Ten-year Treasury yields rose, US stock futures fell and the dollar advanced. The solid payrolls advance suggests demand for labour remains strong. Job openings and quits are back at record highs, and businesses are scrambling to hire enough workers to keep up with resilient consumer demand.
The extreme competition for workers has driven up wages at a rapid pace in recent months, and the drop in participation suggests employers will have to do even more to lure workers back.
Even so, many workers have not seen their incomes keep up with inflation. Friday's report showed that average hourly earnings rose 0.3 per cent from March, falling short of economists' estimates after an upward revision to the prior month.

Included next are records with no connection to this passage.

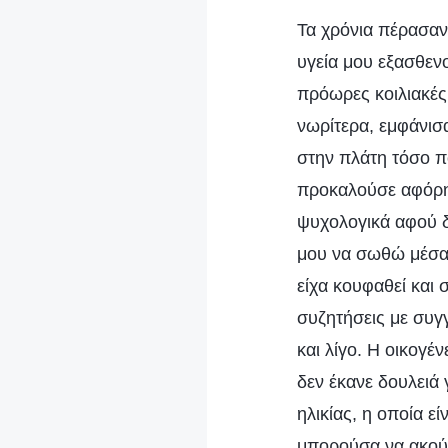
Τα χρόνια πέρασαν
υγεία μου εξασθεν
πρόωρες κοιλιακές 
νωρίτερα, εμφάνισ
στην πλάτη τόσο π
προκαλούσε αφόρητο
ψυχολογικά αφού δ
μου να σωθώ μέσα 
είχα κουφαθεί και
συζητήσεις με συγ
και λίγο. Η οικογέ
δεν έκανε δουλειά
ηλικίας, η οποία ε
μπορούσα να ακού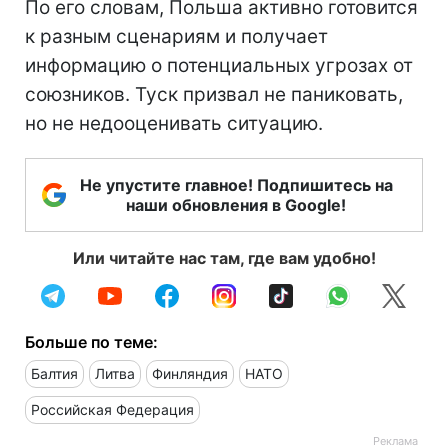
По его словам, Польша активно готовится
к разным сценариям и получает
информацию о потенциальных угрозах от
союзников. Туск призвал не паниковать,
но не недооценивать ситуацию.
Не упустите главное! Подпишитесь на
наши обновления в Google!
Или читайте нас там, где вам удобно!
Больше по теме:
Балтия
Литва
Финляндия
НАТО
Российская Федерация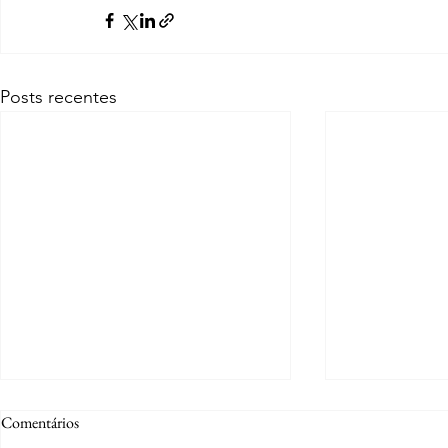
Posts recentes
Comentários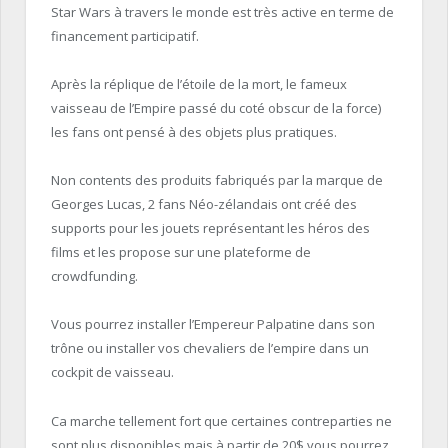
Star Wars à travers le monde est très active en terme de
financement participatif.
Après la réplique de l’étoile de la mort, le fameux
vaisseau de l’Empire passé du coté obscur de la force)
les fans ont pensé à des objets plus pratiques.
Non contents des produits fabriqués par la marque de
Georges Lucas, 2 fans Néo-zélandais ont créé des
supports pour les jouets représentant les héros des
films et les propose sur une plateforme de
crowdfunding.
Vous pourrez installer l’Empereur Palpatine dans son
trône ou installer vos chevaliers de l’empire dans un
cockpit de vaisseau.
Ca marche tellement fort que certaines contreparties ne
sont plus disponibles mais à partir de 20$ vous pourrez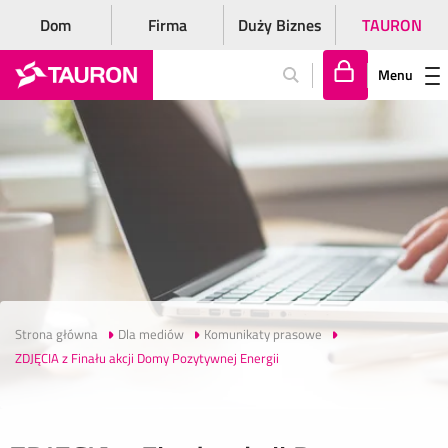
Dom
Firma
Duży Biznes
TAURON
Menu
Za
lo
gu
j
si
ę
Strona główna
Dla mediów
Komunikaty prasowe
ZDJĘCIA z Finału akcji Domy Pozytywnej Energii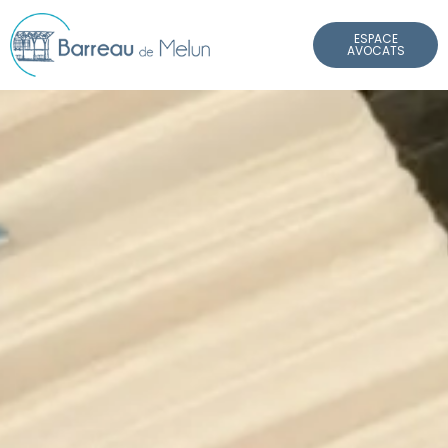
Panneau de gestion des cookies
ESPACE
AVOCATS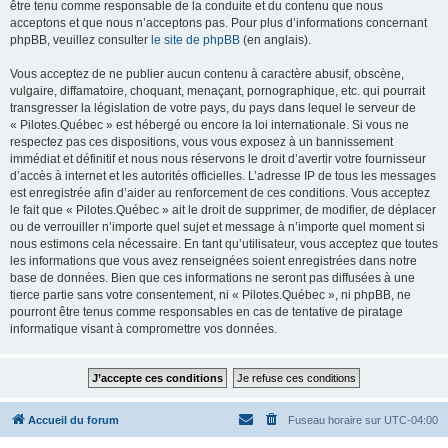
être tenu comme responsable de la conduite et du contenu que nous
acceptons et que nous n’acceptons pas. Pour plus d’informations concernant
phpBB, veuillez consulter
le site de phpBB
(en anglais).
Vous acceptez de ne publier aucun contenu à caractère abusif, obscène,
vulgaire, diffamatoire, choquant, menaçant, pornographique, etc. qui pourrait
transgresser la législation de votre pays, du pays dans lequel le serveur de
« Pilotes.Québec » est hébergé ou encore la loi internationale. Si vous ne
respectez pas ces dispositions, vous vous exposez à un bannissement
immédiat et définitif et nous nous réservons le droit d’avertir votre fournisseur
d’accès à internet et les autorités officielles. L’adresse IP de tous les messages
est enregistrée afin d’aider au renforcement de ces conditions. Vous acceptez
le fait que « Pilotes.Québec » ait le droit de supprimer, de modifier, de déplacer
ou de verrouiller n’importe quel sujet et message à n’importe quel moment si
nous estimons cela nécessaire. En tant qu’utilisateur, vous acceptez que toutes
les informations que vous avez renseignées soient enregistrées dans notre
base de données. Bien que ces informations ne seront pas diffusées à une
tierce partie sans votre consentement, ni « Pilotes.Québec », ni phpBB, ne
pourront être tenus comme responsables en cas de tentative de piratage
informatique visant à compromettre vos données.
Accueil du forum
Fuseau horaire sur
UTC-04:00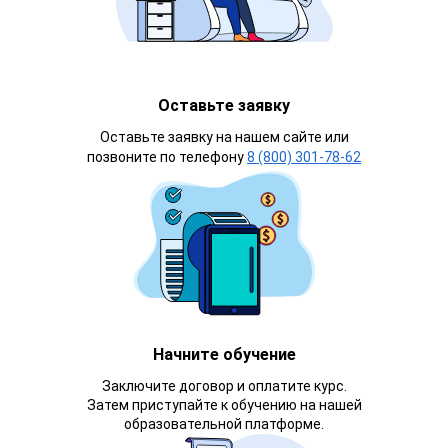
Оставьте заявку
Оставьте заявку на нашем сайте или
позвоните по телефону
8 (800) 301-78-62
Начните обучение
Заключите договор и оплатите курс.
Затем приступайте к обучению на нашей
образовательной платформе.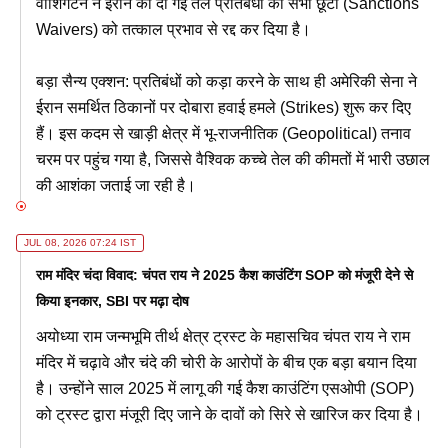
वाशिंगटन ने ईरान को दी गई तेल प्रतिबंधों की सभी छूटों (Sanctions
Waivers) को तत्काल प्रभाव से रद्द कर दिया है।
बड़ा सैन्य एक्शन: प्रतिबंधों को कड़ा करने के साथ ही अमेरिकी सेना ने
ईरान समर्थित ठिकानों पर दोबारा हवाई हमले (Strikes) शुरू कर दिए
हैं। इस कदम से खाड़ी क्षेत्र में भू-राजनीतिक (Geopolitical) तनाव
चरम पर पहुंच गया है, जिससे वैश्विक कच्चे तेल की कीमतों में भारी उछाल
की आशंका जताई जा रही है।
JUL 08, 2026 07:24 IST
राम मंदिर चंदा विवाद: चंपत राय ने 2025 कैश काउंटिंग SOP को मंजूरी देने से
किया इनकार, SBI पर मढ़ा दोष
अयोध्या राम जन्मभूमि तीर्थ क्षेत्र ट्रस्ट के महासचिव चंपत राय ने राम
मंदिर में चढ़ावे और चंदे की चोरी के आरोपों के बीच एक बड़ा बयान दिया
है। उन्होंने साल 2025 में लागू की गई कैश काउंटिंग एसओपी (SOP)
को ट्रस्ट द्वारा मंजूरी दिए जाने के दावों को सिरे से खारिज कर दिया है।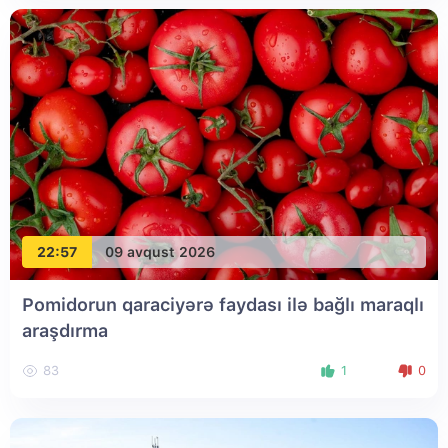
22:57
09 avqust 2026
Pomidorun qaraciyərə faydası ilə bağlı maraqlı
araşdırma
83
1
0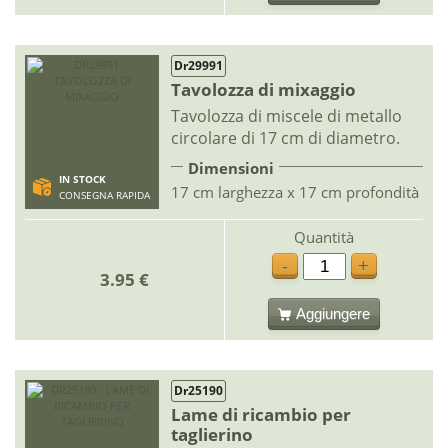
Dr29991
Tavolozza di mixaggio
Tavolozza di miscele di metallo
circolare di 17 cm di diametro.
Dimensioni
IN STOCK
17 cm larghezza x 17 cm profondità
CONSEGNA RAPIDA
Quantità
-
+
3.95 €
Aggiungere
Dr25190
Lame di ricambio per
taglierino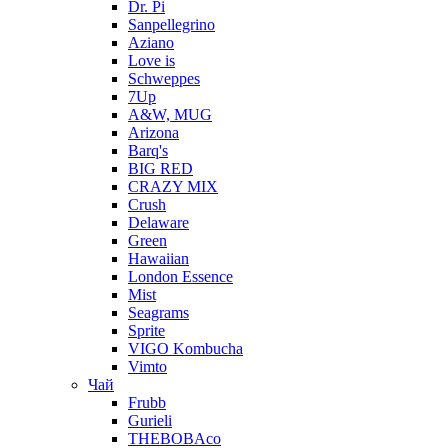
Dr. Pi
Sanpellegrino
Aziano
Love is
Schweppes
7Up
A&W, MUG
Arizona
Barq's
BIG RED
CRAZY MIX
Crush
Delaware
Green
Hawaiian
London Essence
Mist
Seagrams
Sprite
VIGO Kombucha
Vimto
Чай
Frubb
Gurieli
THEBOBAco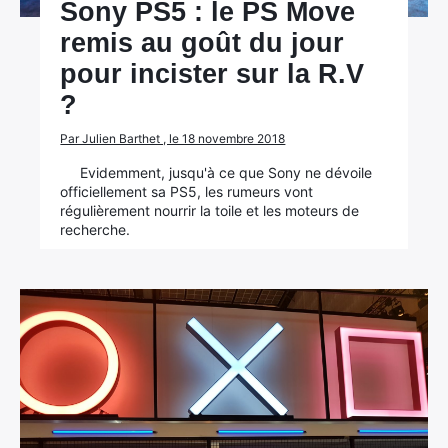
Sony PS5 : le PS Move
remis au goût du jour
pour incister sur la R.V
?
Par Julien Barthet , le 18 novembre 2018
Evidemment, jusqu'à ce que Sony ne dévoile
officiellement sa PS5, les rumeurs vont
régulièrement nourrir la toile et les moteurs de
recherche.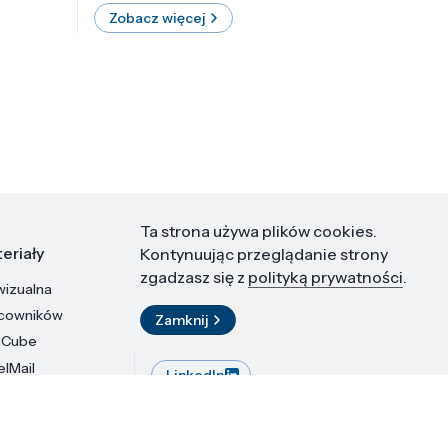
Zobacz więcej
Zobac
Ta strona używa plików cookies.
eriały
Kontakt
Kontynuując przeglądanie strony
zgadzasz się z
polityką prywatności
.
wizualna
Instytut Wysokich Ciśnień PAN
ul. Sokołowska 29/37
acowników
Zamknij
01-142 Warszawa
dCube
elMail
LinkedIn
stytutu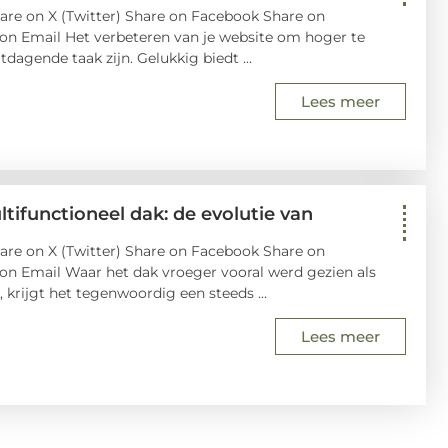
are on X (Twitter) Share on Facebook Share on
 on Email Het verbeteren van je website om hoger te
dagende taak zijn. Gelukkig biedt ...
Lees meer
ifunctioneel dak: de evolutie van
are on X (Twitter) Share on Facebook Share on
 on Email Waar het dak vroeger vooral werd gezien als
krijgt het tegenwoordig een steeds ...
Lees meer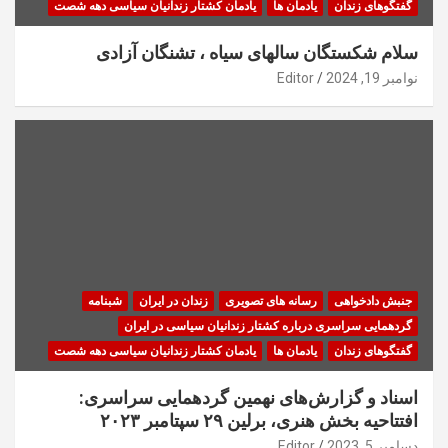
گفتگوهای زندان
یادمان ها
یادمان کشتار زندانیان سیاسی دهه شصت
سلام شکستگان سالهای سیاه ، تشنگان آزادی
نوامبر 19, 2024
Editor
جنبش دادخواهی
رسانه های تصویری
زندان در ایران
شبنامه
گردهمایی سراسری درباره کشتار زندانیان سیاسی در ایران
گفتگوهای زندان
یادمان ها
یادمان کشتار زندانیان سیاسی دهه شصت
اسناد و گزارش‌های نهمین گردهمایی سراسری:
افتتاحیه بخش هنری، برلین ۲۹ سپتامبر ۲۰۲۳
دسامبر 5, 2023
Editor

Earnings were up 5.5 per cent from a year earlier. It is hard to tell if this is the start of a sustained moderation in wage growth or a temporary break in the pace of rampant gains. The former would be good news for the Fed as it seeks to subdue the fastest inflation in four decades.
Fed chairman Jerome Powell said Wednesday that the central bank hopes to temper demand for workers, with the aim to slow wage growth and inflation "without having to slow the economy and have a recession and have unemployment rise materially".
Policymakers this week raised interest rates by the most since 2000 in an effort to combat rising prices, and Mr Powell said hikes of such size are on the table for upcoming meetings as well.
"The data confirm the Fed's view that the labour market remains resilient and has strong positive momentum," chief US economist at High Frequency Economics Rubeela Farooqi said in a note.
"However, wage pressures are in focus and elevated gains are indicating ongoing competition for still-scarce labour, which is lifting labour costs."
The labour force participation rate - the share of the population that is working or looking for work - fell to 62.2 per cent, the lowest in three months, and the rate for workers ages 25 to 54 edged lower.
That makes the Fed's job more complicated in trying to bring labour demand in line with supply. The number of people that went from employed to not in the labour force exceeded five million for the first time since the immediate aftermath of the pandemic.
The figures, which are volatile on a monthly basis, may still suggest retirements or people quitting without lining up another job or looking for work. A variety of factors, including caregiving responsibilities for children and the elderly, have kept participation from bouncing back to its pre-pandemic levels.
Looking ahead, higher wages paired with surging prices for necessities like food and shelter may bring more Americans back to the labour force.
Job growth was broad-based across industries, led by leisure and hospitality, manufacturing and transportation and warehousing.